For Joseph Daniel, a senior energy analyst at the Union of Concerned Scientists, there’s little doubt.

Daniel has analyzed the coal fleet throughout MISO, SPP, the PJM Interconnection and the Electric Reliability Council of Texas. About half of it, or 100 gigawatts, ran more than expected based on economics.

In a recent blog post, he said the practice is costing consumers in those regions $1 billion a year.

Of the 100 GW, "every coal plant I looked at operated uneconomically for at least a month," he said. "Some of the worst actors operated uneconomically every month."

Receiving value or getting ‘fleeced’?

Utilities and grid operators dismiss any notion that consumers are being shortchanged.

Bruce Rew, vice president of operations for Little Rock, Ark.-based SPP, said determining whether self-commitment of generating units into the day-ahead markets provides a net value to consumers requires taking a longer-term view of the issue.

"The total cost and value that the self-commits bring are more than just looking at a simplistic view of the energy side of it," he said.

The simplest example of why units are self-committed to run is nuclear plants, Rew said.

"They are averse to being turned off and on," he said. "So a nuclear unit in our market is self-committed."

While Rew defended the practice for nuclear plants in SPP, the bulk of self-committed plants in the region burn coal. In some instances, generating units may have contracts that require them to burn a certain amount of fuel.

In other cases, they may have high startup costs that preclude them from being shut off and restarted over a 24-hour period.

Over a longer period, however, units may be economical.

"It may be a really cheap-energy unit, but we wouldn’t commit it because of the high startup cost," Rew said. "So a unit like that would need to self-commit so that they can get into the market so they can deliver this cheap energy."

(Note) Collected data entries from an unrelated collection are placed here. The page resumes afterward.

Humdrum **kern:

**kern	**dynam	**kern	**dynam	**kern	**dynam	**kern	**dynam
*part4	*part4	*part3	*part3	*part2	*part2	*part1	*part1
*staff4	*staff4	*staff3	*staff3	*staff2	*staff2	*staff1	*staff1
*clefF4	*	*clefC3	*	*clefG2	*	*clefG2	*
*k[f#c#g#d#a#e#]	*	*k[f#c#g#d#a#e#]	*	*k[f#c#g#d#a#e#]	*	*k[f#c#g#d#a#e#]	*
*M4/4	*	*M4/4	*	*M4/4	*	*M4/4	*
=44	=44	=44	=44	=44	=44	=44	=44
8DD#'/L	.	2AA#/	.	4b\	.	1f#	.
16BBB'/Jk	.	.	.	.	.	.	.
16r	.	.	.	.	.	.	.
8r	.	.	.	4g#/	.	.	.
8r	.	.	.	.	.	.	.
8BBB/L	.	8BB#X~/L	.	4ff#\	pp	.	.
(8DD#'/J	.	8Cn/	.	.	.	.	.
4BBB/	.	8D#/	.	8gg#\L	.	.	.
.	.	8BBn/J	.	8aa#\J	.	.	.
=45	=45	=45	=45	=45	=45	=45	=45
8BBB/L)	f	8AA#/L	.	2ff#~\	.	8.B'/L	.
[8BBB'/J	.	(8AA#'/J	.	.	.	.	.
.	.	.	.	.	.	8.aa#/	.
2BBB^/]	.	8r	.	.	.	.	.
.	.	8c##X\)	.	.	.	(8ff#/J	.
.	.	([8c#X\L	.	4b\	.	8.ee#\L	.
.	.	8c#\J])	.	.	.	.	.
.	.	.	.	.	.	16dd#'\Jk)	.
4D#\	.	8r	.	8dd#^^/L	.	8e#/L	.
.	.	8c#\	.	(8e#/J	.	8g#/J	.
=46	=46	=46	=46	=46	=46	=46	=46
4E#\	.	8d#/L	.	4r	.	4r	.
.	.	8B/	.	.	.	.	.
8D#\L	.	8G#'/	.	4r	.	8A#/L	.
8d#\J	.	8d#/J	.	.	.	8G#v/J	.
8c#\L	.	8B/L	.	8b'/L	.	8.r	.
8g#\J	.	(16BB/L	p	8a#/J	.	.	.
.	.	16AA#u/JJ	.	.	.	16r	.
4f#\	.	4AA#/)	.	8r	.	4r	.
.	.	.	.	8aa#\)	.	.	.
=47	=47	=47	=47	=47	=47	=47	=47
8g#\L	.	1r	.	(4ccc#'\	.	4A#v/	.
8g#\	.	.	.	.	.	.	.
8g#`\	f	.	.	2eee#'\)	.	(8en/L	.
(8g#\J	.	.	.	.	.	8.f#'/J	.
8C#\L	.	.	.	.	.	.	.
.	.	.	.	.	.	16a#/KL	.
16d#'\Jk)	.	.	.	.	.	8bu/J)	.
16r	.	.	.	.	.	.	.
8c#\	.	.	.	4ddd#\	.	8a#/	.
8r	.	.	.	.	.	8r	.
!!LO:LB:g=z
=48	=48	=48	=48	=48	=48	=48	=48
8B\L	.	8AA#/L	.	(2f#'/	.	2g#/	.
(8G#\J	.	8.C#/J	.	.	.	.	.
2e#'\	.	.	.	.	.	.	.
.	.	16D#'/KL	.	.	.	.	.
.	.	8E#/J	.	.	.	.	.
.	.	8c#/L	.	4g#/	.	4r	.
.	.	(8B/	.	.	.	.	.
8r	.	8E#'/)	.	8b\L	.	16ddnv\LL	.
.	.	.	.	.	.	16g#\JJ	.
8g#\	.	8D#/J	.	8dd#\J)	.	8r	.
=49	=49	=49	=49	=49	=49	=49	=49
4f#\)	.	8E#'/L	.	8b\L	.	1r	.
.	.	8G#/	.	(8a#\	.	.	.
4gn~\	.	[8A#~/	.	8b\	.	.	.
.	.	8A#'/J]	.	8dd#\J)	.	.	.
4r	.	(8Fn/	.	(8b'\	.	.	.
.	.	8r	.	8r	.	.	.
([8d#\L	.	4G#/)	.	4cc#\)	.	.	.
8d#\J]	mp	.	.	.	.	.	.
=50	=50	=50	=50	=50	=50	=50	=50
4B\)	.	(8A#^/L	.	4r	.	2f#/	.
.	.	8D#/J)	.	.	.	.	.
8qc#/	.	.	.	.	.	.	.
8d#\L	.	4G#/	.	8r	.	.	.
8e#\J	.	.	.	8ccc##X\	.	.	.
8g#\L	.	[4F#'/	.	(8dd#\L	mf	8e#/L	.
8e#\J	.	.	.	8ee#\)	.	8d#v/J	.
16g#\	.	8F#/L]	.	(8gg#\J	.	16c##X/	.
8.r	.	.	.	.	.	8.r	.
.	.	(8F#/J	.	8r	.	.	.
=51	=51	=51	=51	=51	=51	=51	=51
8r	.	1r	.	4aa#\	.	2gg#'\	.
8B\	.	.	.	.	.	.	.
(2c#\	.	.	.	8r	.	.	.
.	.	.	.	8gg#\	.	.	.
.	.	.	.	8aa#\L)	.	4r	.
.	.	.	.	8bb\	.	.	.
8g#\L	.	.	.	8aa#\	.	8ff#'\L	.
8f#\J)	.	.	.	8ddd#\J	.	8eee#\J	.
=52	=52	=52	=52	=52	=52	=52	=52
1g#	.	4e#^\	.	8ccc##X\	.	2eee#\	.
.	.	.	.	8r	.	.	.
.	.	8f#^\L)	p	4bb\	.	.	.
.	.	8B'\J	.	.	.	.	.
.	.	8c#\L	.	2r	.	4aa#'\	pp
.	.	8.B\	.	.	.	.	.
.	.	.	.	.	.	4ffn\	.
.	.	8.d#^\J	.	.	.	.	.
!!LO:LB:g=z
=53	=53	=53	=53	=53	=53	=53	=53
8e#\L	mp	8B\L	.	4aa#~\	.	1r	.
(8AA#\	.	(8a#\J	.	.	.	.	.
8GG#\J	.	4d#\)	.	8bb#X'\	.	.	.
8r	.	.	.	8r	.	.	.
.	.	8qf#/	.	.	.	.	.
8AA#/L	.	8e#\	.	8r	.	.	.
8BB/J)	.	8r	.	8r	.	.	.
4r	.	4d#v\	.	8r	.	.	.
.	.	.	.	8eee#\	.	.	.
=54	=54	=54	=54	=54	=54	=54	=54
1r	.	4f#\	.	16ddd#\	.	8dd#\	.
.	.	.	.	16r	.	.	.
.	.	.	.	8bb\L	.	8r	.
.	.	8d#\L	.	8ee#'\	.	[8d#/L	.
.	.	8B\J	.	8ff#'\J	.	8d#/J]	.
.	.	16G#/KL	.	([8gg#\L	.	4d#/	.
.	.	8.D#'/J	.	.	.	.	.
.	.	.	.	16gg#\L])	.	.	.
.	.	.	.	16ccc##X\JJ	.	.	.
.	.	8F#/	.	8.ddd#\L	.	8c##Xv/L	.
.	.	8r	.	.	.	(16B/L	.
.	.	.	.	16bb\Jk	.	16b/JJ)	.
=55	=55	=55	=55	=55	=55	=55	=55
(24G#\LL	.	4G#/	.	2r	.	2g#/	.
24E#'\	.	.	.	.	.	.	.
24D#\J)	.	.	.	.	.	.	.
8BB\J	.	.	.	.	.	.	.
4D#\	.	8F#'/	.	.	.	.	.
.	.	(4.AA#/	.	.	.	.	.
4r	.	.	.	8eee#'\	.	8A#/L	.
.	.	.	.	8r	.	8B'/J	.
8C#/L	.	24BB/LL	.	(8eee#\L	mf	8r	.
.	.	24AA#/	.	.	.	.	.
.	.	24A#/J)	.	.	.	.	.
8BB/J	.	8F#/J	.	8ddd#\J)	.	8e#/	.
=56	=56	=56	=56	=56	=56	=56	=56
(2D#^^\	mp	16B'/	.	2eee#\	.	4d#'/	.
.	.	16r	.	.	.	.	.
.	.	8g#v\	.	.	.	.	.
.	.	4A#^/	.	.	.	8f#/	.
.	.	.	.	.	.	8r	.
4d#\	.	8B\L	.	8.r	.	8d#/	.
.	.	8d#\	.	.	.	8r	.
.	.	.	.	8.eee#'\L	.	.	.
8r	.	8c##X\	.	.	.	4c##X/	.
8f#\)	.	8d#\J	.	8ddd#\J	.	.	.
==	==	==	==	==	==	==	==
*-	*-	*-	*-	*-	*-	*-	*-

Rew said the share of energy from generating units that self-commit has fallen over the past couple of years because of changes in market rules.

MISO, meanwhile, is "tracking this industry-wide discussion with our stakeholders and monitoring state proceedings on the issue," spokeswoman Julie Munsell said in an emailed statement.

The Midwest grid operator is also examining how it can "enhance visibility" into the anticipated capacity needs for multiple days to better assess the longer-term economics of units with high startup costs.

In Minnesota, the PUC asked investor-owned utilities for three years of data, including the amount of energy self-committed or self-scheduled and the difference between production costs and market prices.

Each utility defended self-committing or self-scheduling generating units given the limitations of grid operator rules.

Minnesota Power said in a filing with the PUC that self-scheduling of its 1,000-MW Boswell coal plant has reduced customer costs in 2017 and 2018 by a total of $23 million. At certain off-peak hours, there was a net cost to customers, the utility said.

Xcel Energy Inc. likewise said market revenue from self-commitment of Minnesota nuclear and coal plants exceeded the plants’ production costs by more than $500 million over the last two years.

Xcel said the data "represents an appropriate metric for determining whether the company’s self-commitment decisions were beneficial and … demonstrates that the company’s customers received value as a result of its decision to self-commit the baseload resources."

Minneapolis-based Xcel also said that MISO’s rules under which generating units are committed 24 hours at a time can result in "potential uneconomic cycling of units with long lead times or high startup costs."

In its order last week, the Missouri PSC has given utilities until June 28 to provide data, and the commission staff will produce a report by mid-August.

Although it’s yet unclear what regulators in Minnesota and Missouri will do with the information they’re gathering, Daniel of UCS said he is encouraged to see regulators asking questions.

"Commissions are uniquely positioned to navigate this issue," he said. "It has implications for transmission planning, it has implications for emissions and how we value renewable resources. But first and foremost, it’s about consumers being fleeced."